Diyelim ki kardeşiniz sağır ve dilsiz olarak doğdu ve diğer insanlara kıyasla iki duyusu daha az. Olgunlaştı ve birisi onu öldürdü. Kardeşinizin iki duyusu daha az olduğu için hakimden katile daha az ceza vermesini ister miydiniz?
Aslında, onun bir masumu, masum bir insanı öldürdüğünü ve hakimin katile daha büyük bir ceza vermesi gerektiğini söylersiniz.
Aslında Kur'an der ki:
"Ey insanlar! Yeryüzünde bulunanların helal ve temiz olanlarından yiyin." [Kur'an 2:168]
Aşırı Sığır Nüfusu
Eğer her insan vejetaryen olsaydı, üremeleri ve çoğalmaları çok hızlı olduğu için dünyada sığır nüfusunun aşırı artmasına neden olurdu.
Allah (cc) İlahi Hikmeti ile yarattıklarının dengesini uygun bir şekilde nasıl koruyacağını bilir. Hayvanların etini yememize izin vermesine şaşmamalı.

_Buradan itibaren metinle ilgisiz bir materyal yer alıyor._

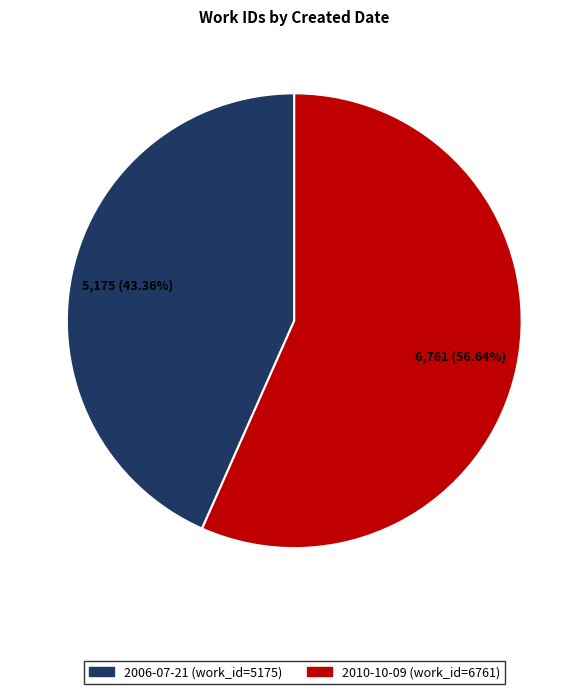

Does any single category account for the majority?

Yes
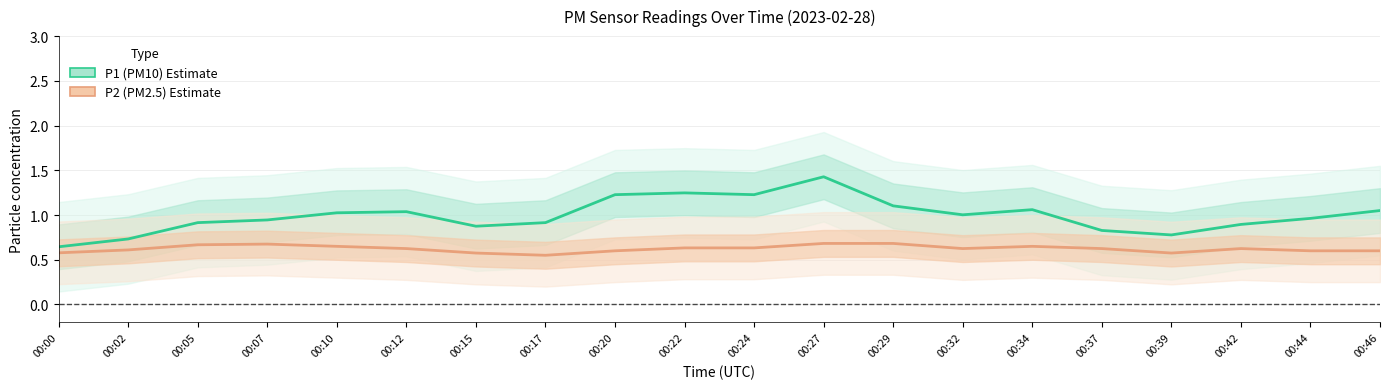

Which series changed the most between 00:27 and 00:42?

P1 (PM10)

Herkes Vejetaryen Olmadığı İçin Etin Fiyatı Makul
Bazı insanların saf vejetaryen olması benim için sorun değil. Ancak vejetaryen olmayanları acımasız olmakla suçlamamalılar.
Aslında, tüm Hintliler vejetaryen olmayanlar haline gelirse, et fiyatları artacağı için mevcut vejetaryen olmayanlar kaybedenler olacaktır.